The jet above rolled ninety degrees and began a tight turn. “What’s it doing?” Chloe asked.
A bright little light whizzed over their heads and passed behind the plane, leaving a long, thin line of smoke across the sky.
“Well, phreak,” said Ghost calmly.
Another tip-lit smoke trail reached out toward the plane, and this time it intersected with the fighter jet’s turn and enveloped it in a bright flash.
A moment later, the sharp crump of the sound reached them.
At almost the same instant, an oppressively loud ripping noise pressed down on them, and a second gray shape streaked low over their heads, so low that it was below the level of the Tower.
Its shadow flicked across them for a split second, its shriek buffeted them, and then was gone.
“Let’s go!” Norman said over the shouts and screams from the crowd, which was flowing toward the bridges like a swarm of cockroaches when the light goes on. Norman, Ghost, and Chloe joined the flow.
“Okay,” Chloe said as they jogged, “call the cops, or the military, or whoever you need to get us a ride and—” She looked back at the remains of the Tower and grimaced. “Some protection.”
“Call with what?” said Ghost. “Everything’s down.”
“Then we’ll just have to . . .” She realized she couldn’t think of a backup option. “Wait. Do you mean to tell me there’s no way to communicate over distance right now?”
“Without OverNet,” Norman said, “nothing works.”
“We can’t use a radio or something?”
“Do you have a radio?” Norman asked in a tone of polite curiosity.
“Maybe Agent Tavion does?”
“No,” Norman said. “Everything’s done through the Nets.”
But there were no Nets. No MeNet, no NewsNet, no VoiceNet, no MeetNet, no way to talk to anyone who wasn’t right beside you. “Well, that’s a stupid design!”
Norman shrugged. “Worked until ten minutes ago.”
The hacker said, quietly amused, “Andrew Norman’s utopia has become the Wild West.”
“Even the Wild West had the telegraph,” Chloe said. She had a sudden, breathless sense of being disconnected from her family, as cut off as if they were on the moon.
But maybe this communication failure was a mercy, because while Marcus would be worried, he wouldn’t be nearly as worried as he should be.
There was no way for anyone to learn what had happened to the Tower, what had happened just before, what had almost happened.
Let her family, let all of America, keep their ignorance as long as they could.
Let them keep their fear, because if there was fear, there was also hope that those fears might not be true.
Her own certainty was only a sick weight, with room for neither fear nor hope.
“This is a setback,” Norman said. “It won’t be permanent. But without what I’m trying to build, we will suffer a permanent crash someday. It’s just a matter of time.”

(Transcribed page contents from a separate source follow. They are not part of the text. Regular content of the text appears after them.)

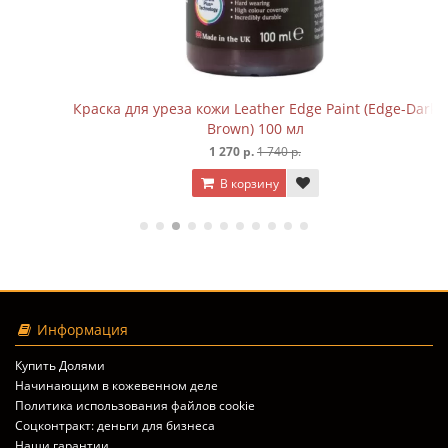
Краска для уреза кожи Leather Edge Paint (Edge-Dark
Brown) 100 мл
1 270 р.
1 740 р.
В корзину
Информация
Купить Долями
Начинающим в кожевенном деле
Политика использования файлов cookie
Соцконтракт: деньги для бизнеса
Наши гарантии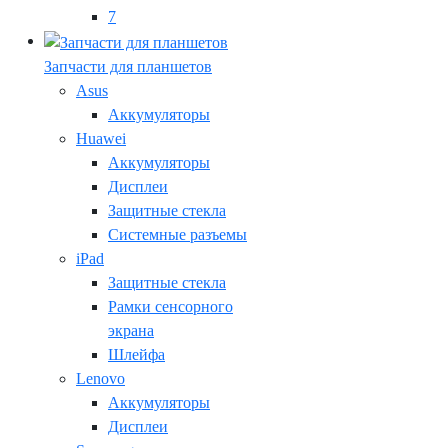
7
Запчасти для планшетов
Asus
Аккумуляторы
Huawei
Аккумуляторы
Дисплеи
Защитные стекла
Системные разъемы
iPad
Защитные стекла
Рамки сенсорного
экрана
Шлейфа
Lenovo
Аккумуляторы
Дисплеи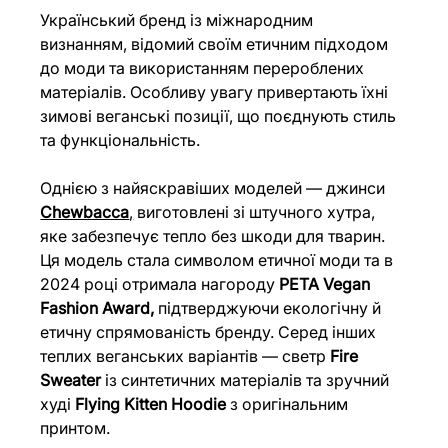
Український бренд із міжнародним 
визнанням, відомий своїм етичним підходом 
до моди та використанням перероблених 
матеріалів. Особливу увагу привертають їхні 
зимові веганські позиції, що поєднують стиль 
та функціональність.
Однією з найяскравіших моделей — джинси 
Chewbacca
,
 виготовлені зі штучного хутра, 
яке забезпечує тепло без шкоди для тварин. 
Ця модель стала символом етичної моди та в 
2024 році отримала нагороду 
PETA Vegan 
Fashion Award,
 підтверджуючи екологічну й 
етичну спрямованість бренду. Серед інших 
теплих веганських варіантів — светр 
Fire 
Sweater
 із синтетичних матеріалів та зручний 
худі 
Flying Kitten Hoodie
 з оригінальним 
принтом.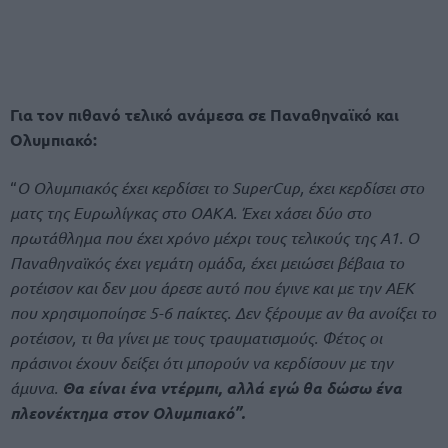
Για τον πιθανό τελικό ανάμεσα σε Παναθηναϊκό και
Ολυμπιακό:
“
Ο Ολυμπιακός έχει κερδίσει το SuperCup, έχει κερδίσει στο
ματς της Ευρωλίγκας στο ΟΑΚΑ. Έχει χάσει δύο στο
πρωτάθλημα που έχει χρόνο μέχρι τους τελικούς της Α1. Ο
Παναθηναϊκός έχει γεμάτη ομάδα, έχει μειώσει βέβαια το
ροτέισον και δεν μου άρεσε αυτό που έγινε και με την ΑΕΚ
που χρησιμοποίησε 5-6 παίκτες. Δεν ξέρουμε αν θα ανοίξει το
ροτέισον, τι θα γίνει με τους τραυματισμούς. Φέτος οι
πράσινοι έχουν δείξει ότι μπορούν να κερδίσουν με την
άμυνα.
Θα είναι ένα ντέρμπι, αλλά εγώ θα δώσω ένα
πλεονέκτημα στον Ολυμπιακό”.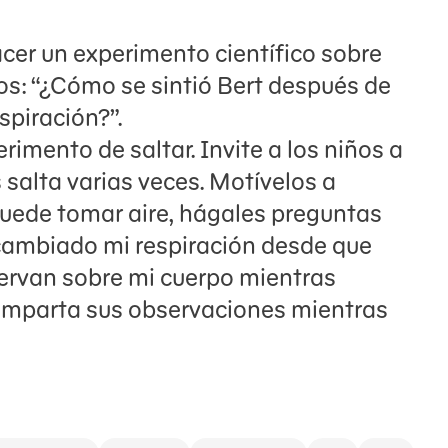
acer un experimento científico sobre
ños: “¿Cómo se sintió Bert después de
piración?”.
imento de saltar. Invite a los niños a
 salta varias veces. Motívelos a
 puede tomar aire, hágales preguntas
cambiado mi respiración desde que
ervan sobre mi cuerpo mientras
comparta sus observaciones mientras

“Are you trying to convince us, or yourself?” Chloe said.
They were jogging along the vehicle bridge now, passing motionless cabs, beginning to cross the Potomac toward DC, and she noticed that the crowd was keeping pace with them, and seemed thickest closest to them—closest to Norman.
They were taking their cues from him, as if he could protect them.

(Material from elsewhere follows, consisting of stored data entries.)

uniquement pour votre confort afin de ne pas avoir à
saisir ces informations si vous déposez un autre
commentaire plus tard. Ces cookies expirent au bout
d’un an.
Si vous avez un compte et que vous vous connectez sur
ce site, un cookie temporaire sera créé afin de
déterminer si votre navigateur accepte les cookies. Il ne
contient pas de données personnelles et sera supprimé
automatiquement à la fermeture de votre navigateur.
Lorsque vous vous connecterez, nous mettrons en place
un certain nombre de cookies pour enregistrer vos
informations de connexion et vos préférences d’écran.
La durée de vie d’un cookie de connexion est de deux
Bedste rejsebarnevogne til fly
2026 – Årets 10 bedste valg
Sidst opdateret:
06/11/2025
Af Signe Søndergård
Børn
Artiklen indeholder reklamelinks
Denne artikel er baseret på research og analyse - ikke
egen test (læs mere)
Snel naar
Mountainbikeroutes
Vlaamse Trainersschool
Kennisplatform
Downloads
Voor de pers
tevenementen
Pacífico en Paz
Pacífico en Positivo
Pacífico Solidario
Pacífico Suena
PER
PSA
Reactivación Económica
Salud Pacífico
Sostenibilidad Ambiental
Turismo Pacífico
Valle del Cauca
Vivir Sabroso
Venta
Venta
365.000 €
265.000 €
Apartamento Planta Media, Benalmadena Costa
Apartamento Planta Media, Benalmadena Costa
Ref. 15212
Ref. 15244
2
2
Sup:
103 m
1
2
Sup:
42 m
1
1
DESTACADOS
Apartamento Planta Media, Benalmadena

As if his creation hadn’t just lobbed a missile at him.
Ghost snorted softly. “If Sprite gets the Nets active again, your crash’ll be permanent, all right.”
“I’ll get Agent Tavion, at least,” Chloe said, starting to turn back to where Tavion was tailing the crowd watchfully like some loyal sheepdog, but Norman’s hand closed tightly on her arm.
“He needs to stay and help the evacuees.”
“Andrew, we’re going to need all the help we can get.”
“More people won’t help. They’ll just draw her attention. She doesn’t know where her core is, and I don’t want a crowd pointing it out to her.”
Ghost cleared his throat. “About that.”